Apparently the police do (or at least they THINK they do, and no one is stopping them). While it appears that Mr. Dorner has done some bad things, do the police have the right to gun him down without attempting to arrest him first? For all we know, he is innocent of the charges. (probably not, but until tried, do they have the right to execute him?). They act as if they DO have the right, if only to protect themselves. I disagree. If they are that afraid, the perhaps they are in the wrong line of work. If they cannot accept that the job has a certain amount of risk, then perhaps they should choose another profession.

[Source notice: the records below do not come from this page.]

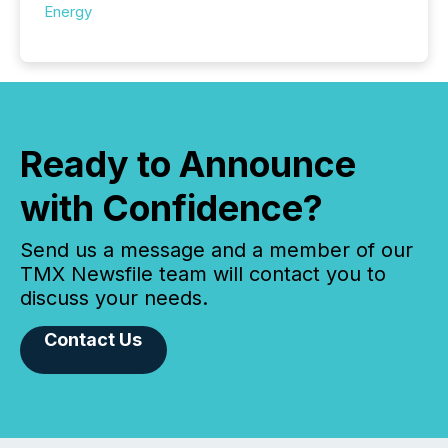
Energy
Ready to Announce
with Confidence?
Send us a message and a member of our
TMX Newsfile team will contact you to
discuss your needs.
Contact Us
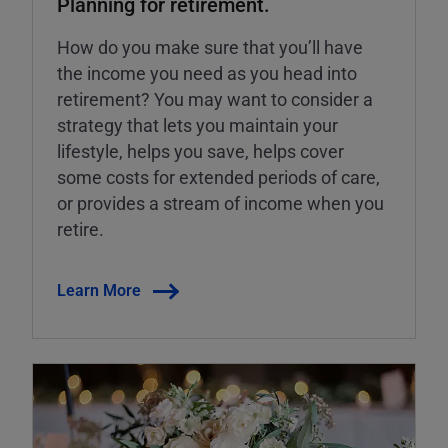
Planning for retirement.
How do you make sure that you’ll have
the income you need as you head into
retirement? You may want to consider a
strategy that lets you maintain your
lifestyle, helps you save, helps cover
some costs for extended periods of care,
or provides a stream of income when you
retire.
Learn More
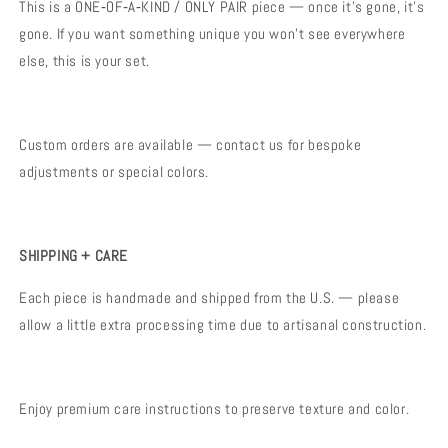
This is a ONE‑OF‑A‑KIND / ONLY PAIR piece — once it’s gone, it’s
gone. If you want something unique you won’t see everywhere
else, this is your set.
Custom orders are available — contact us for bespoke
adjustments or special colors.
SHIPPING + CARE
Each piece is handmade and shipped from the U.S. — please
allow a little extra processing time due to artisanal construction.
Enjoy premium care instructions to preserve texture and color.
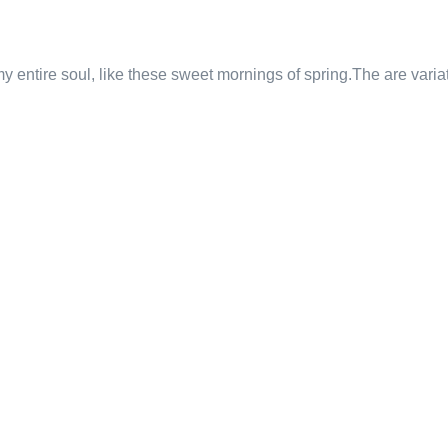
 entire soul, like these sweet mornings of spring.The are varia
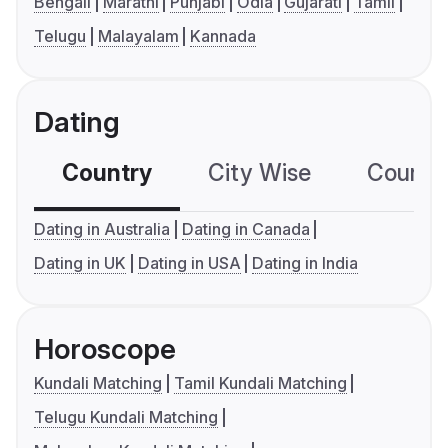
Bengali
Marathi
Punjabi
Odia
Gujarati
Tamil
Telugu
Malayalam
Kannada
Dating
Country
City Wise
Country
Dating in Australia
Dating in Canada
Dating in UK
Dating in USA
Dating in India
Horoscope
Kundali Matching
Tamil Kundali Matching
Telugu Kundali Matching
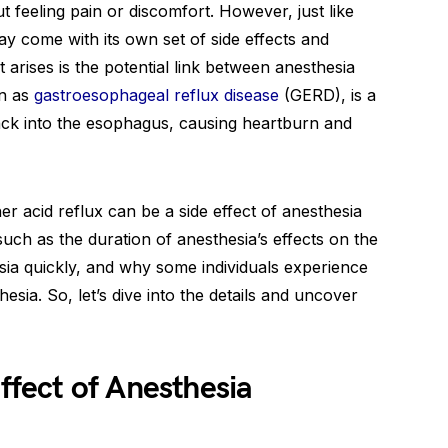
 feeling pain or discomfort. However, just like
ay come with its own set of side effects and
arises is the potential link between anesthesia
wn as
gastroesophageal reflux disease
(GERD), is a
ck into the esophagus, causing heartburn and
er acid reflux can be a side effect of anesthesia
such as the duration of anesthesia’s effects on the
sia quickly, and why some individuals experience
esia. So, let’s dive into the details and uncover
Effect of Anesthesia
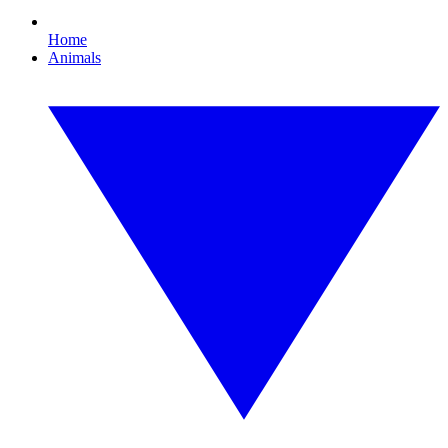
Home
Animals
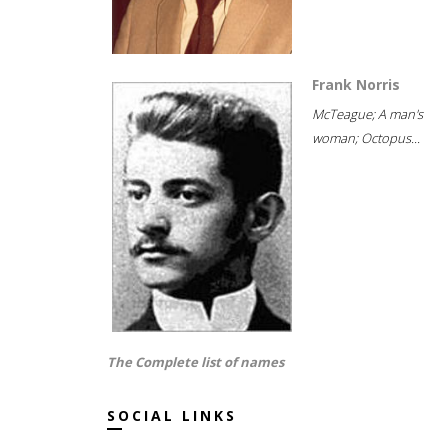
Frank Norris
McTeague; A man's
woman; Octopus...
The Complete list of names
SOCIAL LINKS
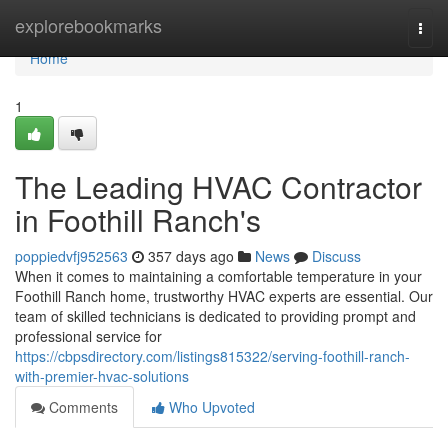
Home
explorebookmarks
Togg
navi
Home
1
The Leading HVAC Contractor
in Foothill Ranch's
poppiedvfj952563
357 days ago
News
Discuss
When it comes to maintaining a comfortable temperature in your
Foothill Ranch home, trustworthy HVAC experts are essential. Our
team of skilled technicians is dedicated to providing prompt and
professional service for
https://cbpsdirectory.com/listings815322/serving-foothill-ranch-
with-premier-hvac-solutions
Comments
Who Upvoted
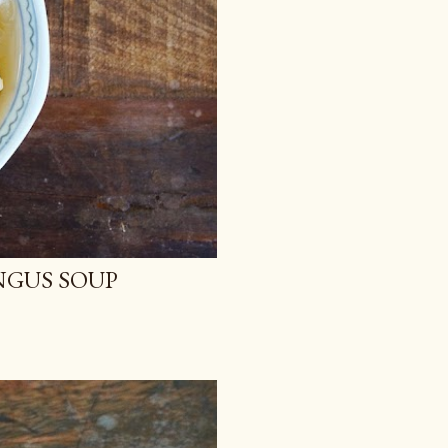
NGUS SOUP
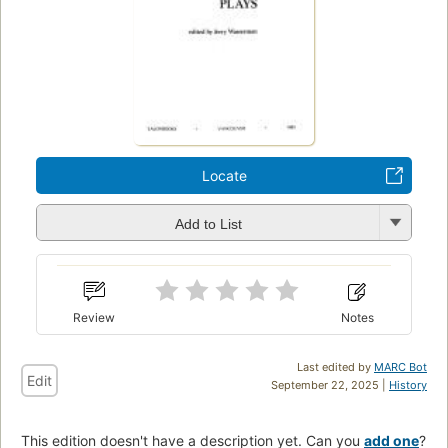
Locate
Add to List
Review
Notes
Last edited by
MARC Bot
Edit
September 22, 2025 |
History
This edition doesn't have a description yet. Can you
add one
?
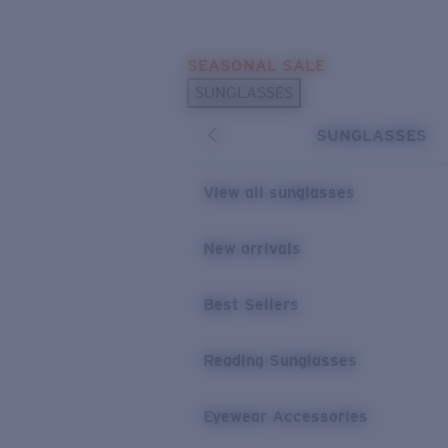
Skip to main content
SEASONAL SALE
POPULAR SEARCHES
SUNGLASSES
Sunglasses Best Sellers
SUNGLASSES
Sunglasses New Arrivals
USEFUL LINKS
View all sunglasses
Replacement Lenses
New arrivals
Warranty & Repair
Best Sellers
Reading Sunglasses
Eyewear Accessories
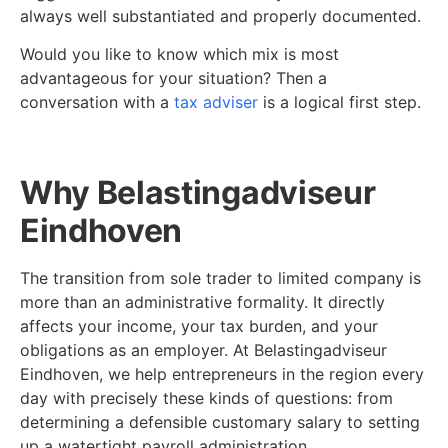
always well substantiated and properly documented.
Would you like to know which mix is most
advantageous for your situation? Then a
conversation with a
tax adviser
is a logical first step.
Why Belastingadviseur
Eindhoven
The transition from sole trader to limited company is
more than an administrative formality. It directly
affects your income, your tax burden, and your
obligations as an employer. At Belastingadviseur
Eindhoven, we help entrepreneurs in the region every
day with precisely these kinds of questions: from
determining a defensible customary salary to setting
up a watertight payroll administration.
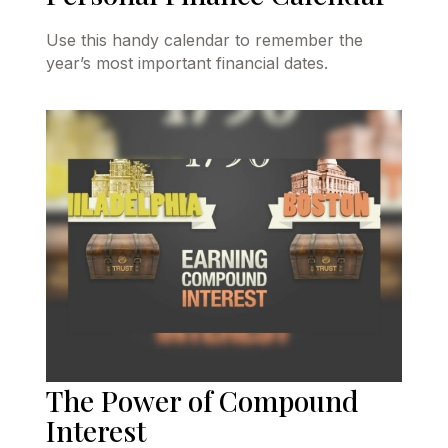
Use this handy calendar to remember the
year’s most important financial dates.
The Power of Compound
Interest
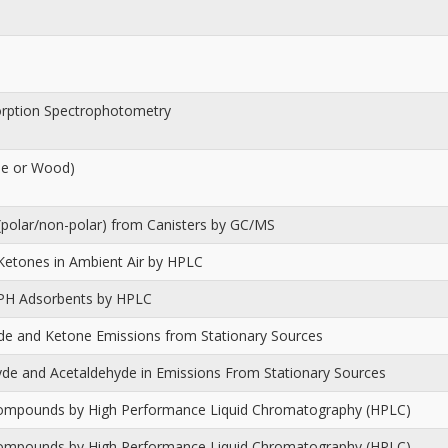
orption Spectrophotometry
ile or Wood)
(polar/non-polar) from Canisters by GC/MS
Ketones in Ambient Air by HPLC
PH Adsorbents by HPLC
yde and Ketone Emissions from Stationary Sources
de and Acetaldehyde in Emissions From Stationary Sources
Compounds by High Performance Liquid Chromatography (HPLC)
Compounds by High Performance Liquid Chromatography (HPLC)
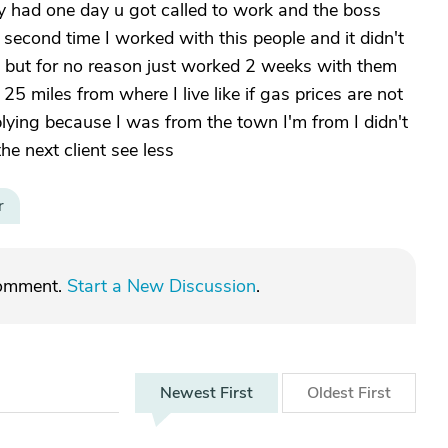
ey had one day u got called to work and the boss
 second time I worked with this people and it didn't
ing but for no reason just worked 2 weeks with them
 miles from where I live like if gas prices are not
lying because I was from the town I'm from I didn't
the next client see less
r
comment.
Start a New Discussion
.
Newest
First
Oldest
First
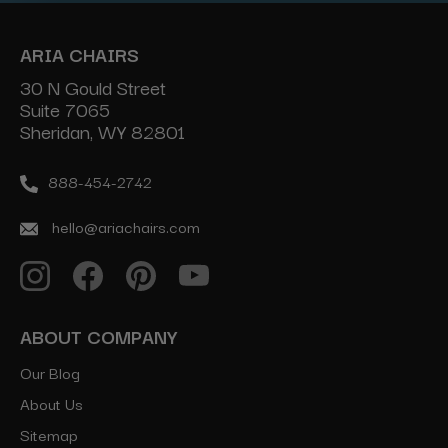
ARIA CHAIRS
30 N Gould Street
Suite 7065
Sheridan, WY 82801
888-454-2742
hello@ariachairs.com
ABOUT COMPANY
Our Blog
About Us
Sitemap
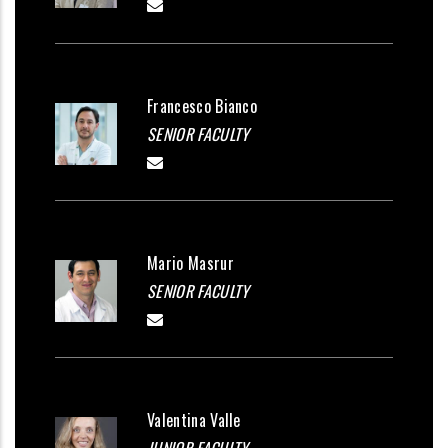
Francesco Bianco
SENIOR FACULTY
Mario Masrur
SENIOR FACULTY
Valentina Valle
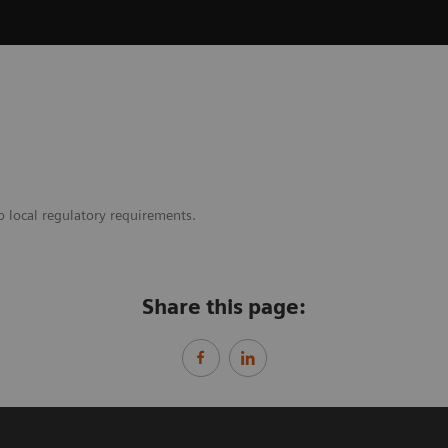
o local regulatory requirements.
Share this page:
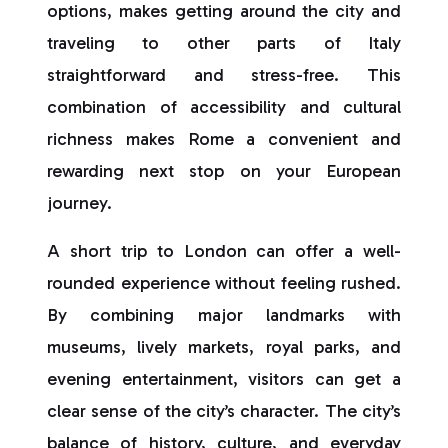
options, makes getting around the city and
traveling to other parts of Italy
straightforward and stress-free. This
combination of accessibility and cultural
richness makes Rome a convenient and
rewarding next stop on your European
journey.
A short trip to London can offer a well-
rounded experience without feeling rushed.
By combining major landmarks with
museums, lively markets, royal parks, and
evening entertainment, visitors can get a
clear sense of the city’s character. The city’s
balance of history, culture, and everyday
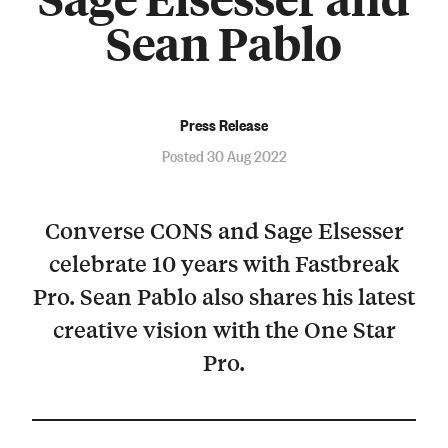
Sean Pablo
Press Release
Posted 30 Aug 2022
Converse CONS and Sage Elsesser
celebrate 10 years with Fastbreak
Pro. Sean Pablo also shares his latest
creative vision with the One Star
Pro.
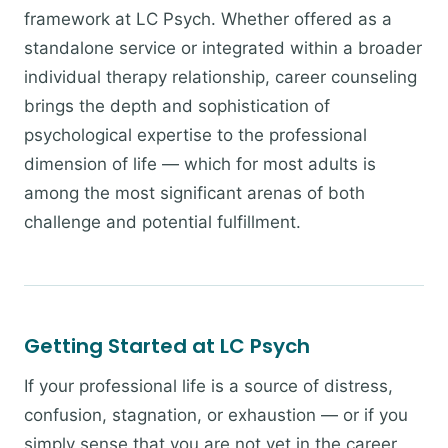
framework at LC Psych. Whether offered as a
standalone service or integrated within a broader
individual therapy relationship, career counseling
brings the depth and sophistication of
psychological expertise to the professional
dimension of life — which for most adults is
among the most significant arenas of both
challenge and potential fulfillment.
Getting Started at LC Psych
If your professional life is a source of distress,
confusion, stagnation, or exhaustion — or if you
simply sense that you are not yet in the career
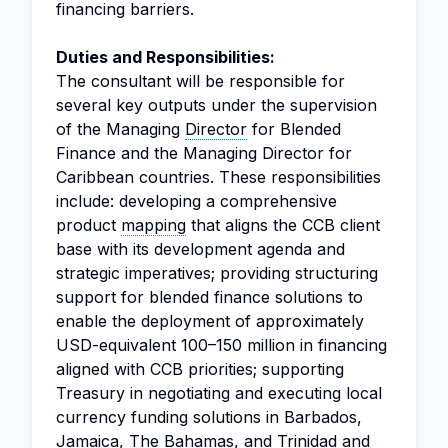
financing barriers.
Duties and Responsibilities:
The consultant will be responsible for
several key outputs under the supervision
of the Managing
Director
for Blended
Finance and the Managing Director for
Caribbean countries. These responsibilities
include: developing a comprehensive
product
mapping
that aligns the CCB client
base with its development agenda and
strategic imperatives; providing structuring
support for blended finance solutions to
enable the deployment of approximately
USD-equivalent 100–150 million in financing
aligned with CCB priorities; supporting
Treasury in negotiating and executing local
currency funding solutions in Barbados,
Jamaica, The Bahamas, and Trinidad and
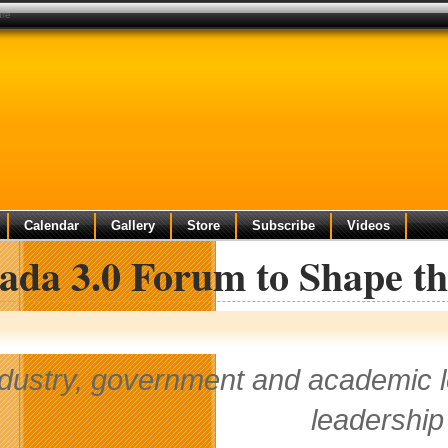
ure
Calendar
Gallery
Store
Subscribe
Videos
da 3.0 Forum to Shape th
dustry, government and academic le
leadership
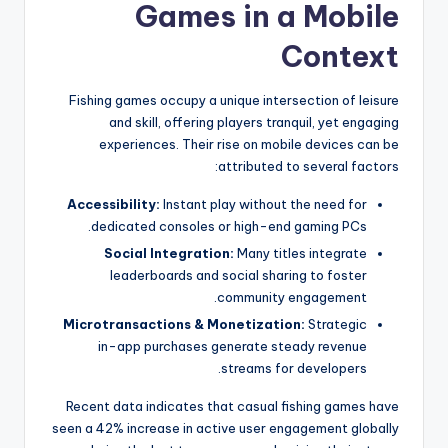
Games in a Mobile
Context
Fishing games occupy a unique intersection of leisure
and skill, offering players tranquil, yet engaging
experiences. Their rise on mobile devices can be
attributed to several factors:
Accessibility:
Instant play without the need for
dedicated consoles or high-end gaming PCs.
Social Integration:
Many titles integrate
leaderboards and social sharing to foster
community engagement.
Microtransactions & Monetization:
Strategic
in-app purchases generate steady revenue
streams for developers.
Recent data indicates that casual fishing games have
seen a 42% increase in active user engagement globally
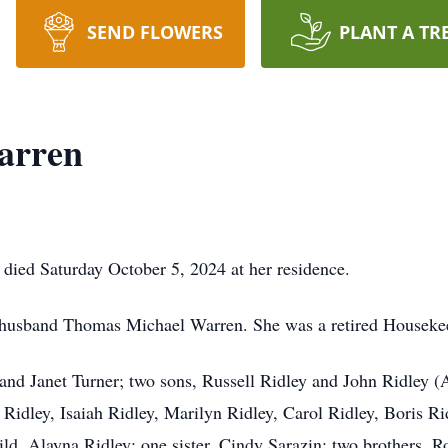
SEND FLOWERS
PLANT A TR
arren
died Saturday October 5, 2024 at her residence.
 husband Thomas Michael Warren. She was a retired Housekee
e and Janet Turner; two sons, Russell Ridley and John Ridley 
 Ridley, Isaiah Ridley, Marilyn Ridley, Carol Ridley, Boris R
ild, Alayna Ridley; one sister, Cindy Sarazin; two brothers, 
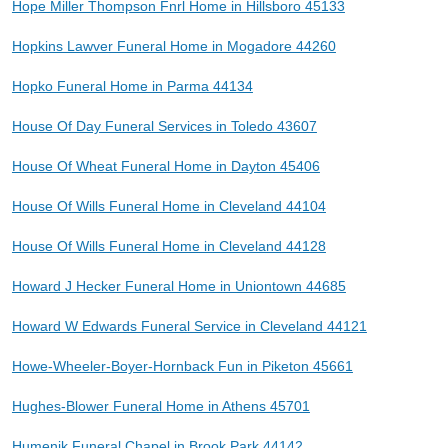
Hope Miller Thompson Fnrl Home in Hillsboro 45133
Hopkins Lawver Funeral Home in Mogadore 44260
Hopko Funeral Home in Parma 44134
House Of Day Funeral Services in Toledo 43607
House Of Wheat Funeral Home in Dayton 45406
House Of Wills Funeral Home in Cleveland 44104
House Of Wills Funeral Home in Cleveland 44128
Howard J Hecker Funeral Home in Uniontown 44685
Howard W Edwards Funeral Service in Cleveland 44121
Howe-Wheeler-Boyer-Hornback Fun in Piketon 45661
Hughes-Blower Funeral Home in Athens 45701
Humenik Funeral Chapel in Brook Park 44142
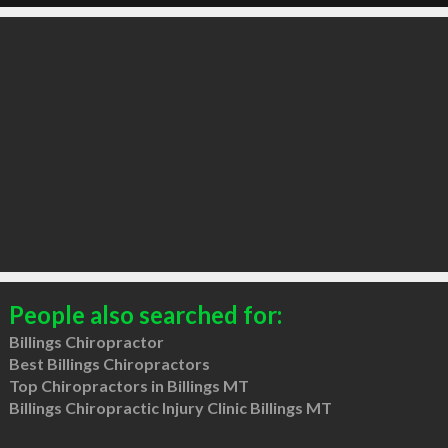
People also searched for:
Billings Chiropractor
Best Billings Chiropractors
Top Chiropractors in Billings MT
Billings Chiropractic Injury Clinic Billings MT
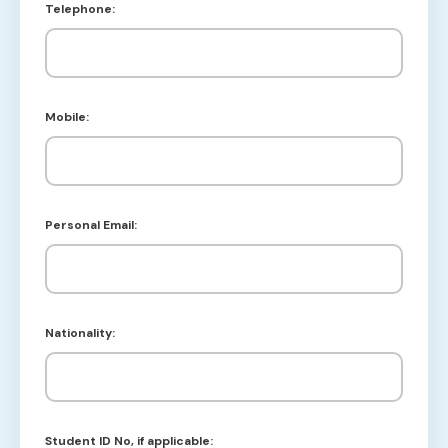
Telephone:
Mobile:
Personal Email:
Nationality:
Student ID No, if applicable:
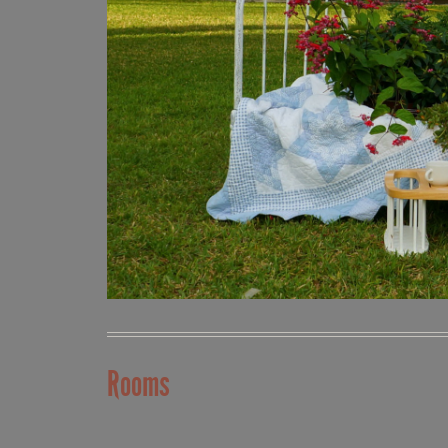
Rooms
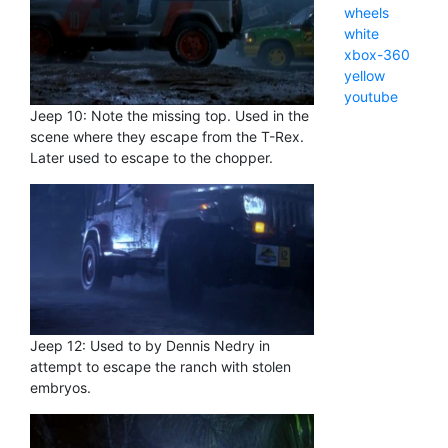
wheels
white
xbox-360
yellow
youtube
Jeep 10: Note the missing top. Used in the
scene where they escape from the T-Rex.
Later used to escape to the chopper.
Jeep 12: Used to by Dennis Nedry in
attempt to escape the ranch with stolen
embryos.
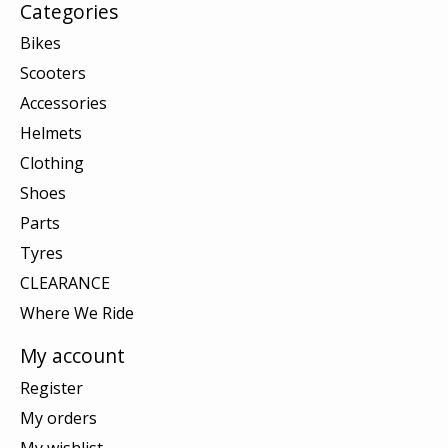
Categories
Bikes
Scooters
Accessories
Helmets
Clothing
Shoes
Parts
Tyres
CLEARANCE
Where We Ride
My account
Register
My orders
My wishlist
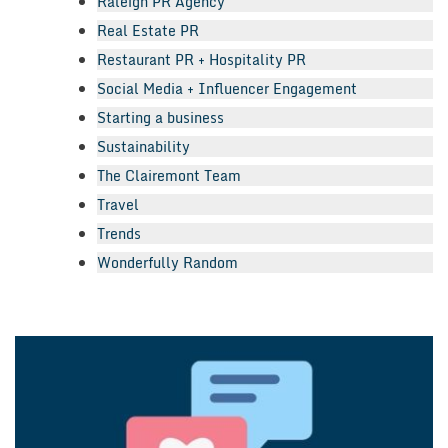
Raleigh PR Agency
Real Estate PR
Restaurant PR + Hospitality PR
Social Media + Influencer Engagement
Starting a business
Sustainability
The Clairemont Team
Travel
Trends
Wonderfully Random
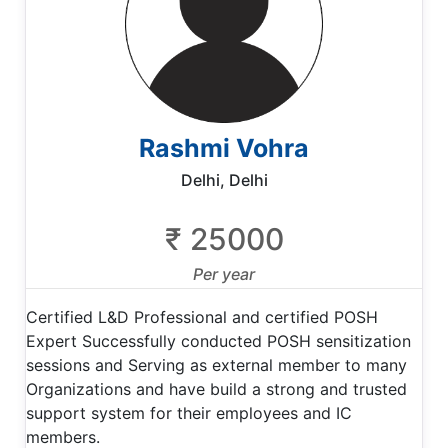
Rashmi Vohra
Delhi, Delhi
₹ 25000
Per year
Certified L&D Professional and certified POSH
Expert Successfully conducted POSH sensitization
sessions and Serving as external member to many
Organizations and have build a strong and trusted
support system for their employees and IC
members.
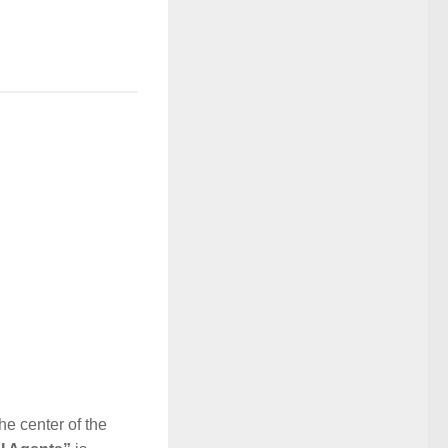
he center of the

The police DO NOT have the right to preemtively gun down a person suspected of a crime. Period. Be it against the police fraternity or any other citizen. They may (obviously) feel that they do, in order that they go home safe at the end of the day. Or to extract "Justice".  Too bad. They don't have that right.

'Cause if they have that right, then the rest of us do too. And truthfully, I think the police are as much a danger to me as any other people I meet on a daily basis. Which would make them legal targets for me. Which would turn out bad for everybody involved. Luckily, I don't have that right....Neither should the police....nor do they.

I really don't think that the LAPD is any different in attitude than most other police departments. Which should be a lesson for all of us. 


1 comment:

FrankC said...

LAPD or Chicago gangs. And the difference is . . . not a lot.